LC–MS/MS via MaxQuant

LC–MS/MS was performed using adapted methods previously published67. In brief, peptide samples were re-suspended in Burdick & Jackson HPLC-grade water containing 0.2% formic acid (Fluka #60-006-17), 0.1% TFA (Pierce #28903), and 0.002% Zwittergent 3–16 (Millipore Sigma #693023), a sulfobetaine detergent that contributes the following distinct peaks at the end of chromatograms: MH+ at 392, and in-source dimer [2 M+ H+] at 783, and some minor impurities of Zwittergent 3–12 seen as MH+ at 336. The peptide samples were loaded onto a 100 μm × 40 cm PicoFrit column self-packed with 2.7 μm Agilent Poroshell 120, EC-C18, washed, then switched in-line with a 0.33 uL Optimize EXP2 Stem Traps, packed spray tip nano column packed with Halo 2.7 μm Pep ES-C18, for a 2-step gradient. Mobile phase A was water/acetonitrile/formic acid (98/2/0.2) and mobile phase B was acetonitrile/isopropanol/water/formic acid (80/10/10/0.2). Using a flow rate of 350 nL/min, a 90 min, 2-step LC gradient was run from 5% B to 50% B in 60 min, followed by 50–95% B over the next 10 min, hold 10 min at 95% B, back to starting conditions and re-equilibrated.

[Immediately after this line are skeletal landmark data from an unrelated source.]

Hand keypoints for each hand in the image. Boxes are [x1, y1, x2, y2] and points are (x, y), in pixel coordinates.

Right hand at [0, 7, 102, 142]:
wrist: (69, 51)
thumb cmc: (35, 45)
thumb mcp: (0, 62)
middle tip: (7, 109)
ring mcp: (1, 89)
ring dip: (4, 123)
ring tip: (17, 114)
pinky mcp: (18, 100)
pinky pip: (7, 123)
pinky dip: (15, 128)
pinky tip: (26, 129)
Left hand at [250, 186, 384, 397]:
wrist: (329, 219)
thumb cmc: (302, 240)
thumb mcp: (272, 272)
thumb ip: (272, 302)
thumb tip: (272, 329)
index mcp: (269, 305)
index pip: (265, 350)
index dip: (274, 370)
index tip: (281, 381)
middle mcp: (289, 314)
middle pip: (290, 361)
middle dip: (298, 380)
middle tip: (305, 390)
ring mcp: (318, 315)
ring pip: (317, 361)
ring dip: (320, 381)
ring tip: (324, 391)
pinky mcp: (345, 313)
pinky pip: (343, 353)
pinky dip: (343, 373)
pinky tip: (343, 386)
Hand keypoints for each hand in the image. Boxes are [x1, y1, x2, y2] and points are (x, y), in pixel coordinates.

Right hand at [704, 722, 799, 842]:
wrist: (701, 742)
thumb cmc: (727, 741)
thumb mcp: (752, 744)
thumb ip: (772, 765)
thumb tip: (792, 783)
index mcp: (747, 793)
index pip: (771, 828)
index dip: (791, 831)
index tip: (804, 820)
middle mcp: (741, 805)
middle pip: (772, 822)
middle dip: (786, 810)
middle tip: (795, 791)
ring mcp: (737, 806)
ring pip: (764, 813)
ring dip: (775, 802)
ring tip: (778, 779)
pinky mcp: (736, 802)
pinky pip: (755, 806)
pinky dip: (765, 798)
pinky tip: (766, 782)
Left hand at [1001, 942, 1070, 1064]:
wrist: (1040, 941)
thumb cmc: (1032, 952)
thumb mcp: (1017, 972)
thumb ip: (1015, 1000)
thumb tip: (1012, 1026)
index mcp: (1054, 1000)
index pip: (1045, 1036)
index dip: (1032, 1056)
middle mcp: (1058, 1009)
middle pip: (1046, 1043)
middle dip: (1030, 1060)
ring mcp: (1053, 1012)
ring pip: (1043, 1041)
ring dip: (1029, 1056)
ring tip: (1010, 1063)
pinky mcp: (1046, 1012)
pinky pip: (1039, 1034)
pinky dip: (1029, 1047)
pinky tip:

Electrospray tandem mass spectrometry (LC–MS/MS) was performed at the Mayo Clinic Proteomics Core on a Thermo Q-Exactive Orbitrap mass spectrometer, using a 70,000 RP (70 K Resolving Power at 400 Da) survey scan in profile mode, m/z 340–1800 Da, with lockmasses, followed by 20 MSMS HCD fragmentation scans at 17,500 resolution on doubly and triply charged precursors. Single charged ions were excluded, and ions selected for MS/MS were placed on an exclusion list for 60 s. An inclusion list (generated with in-house software) consisting of expected Cux1 sequences was used during the LC–MS/MS runs.

Database searching

Tandem mass spectra MS/MS samples were analyzed using MaxQuant (Max Planck Institute of Biochemistry, Martinsried, Germany; version MaxQuant was set up to search the 210308_SPROT_Human_UP5640.fasta database assuming the digestion enzyme strict trypsin. MaxQuant was searched with a fragment ion mass tolerance of 20 PPM and a parent ion tolerance of 20 PPM. Maxquant 1FDR results files were processed in Perseus (version for the proteingroups.txt in addition to being imported into Scaffold version 5.0.1.

Criteria for protein identification

Scaffold (version Scaffold_5.0.1, Proteome Software Inc., Portland, OR) was used to validate MS/MS based peptide and protein identifications. Peptide identifications were accepted at 1% FDR by the Peptide Prophet algorithm (Keller et al. Anal. Chem. 2002;74(20):5383–5392) with Scaffold delta-mass correction. Protein identifications were accepted if they could be established at 1% FDR and contained at least 1 identified peptide. Protein probabilities were assigned by the Protein Prophet algorithm. Proteins sharing significant peptide evidence were grouped into clusters.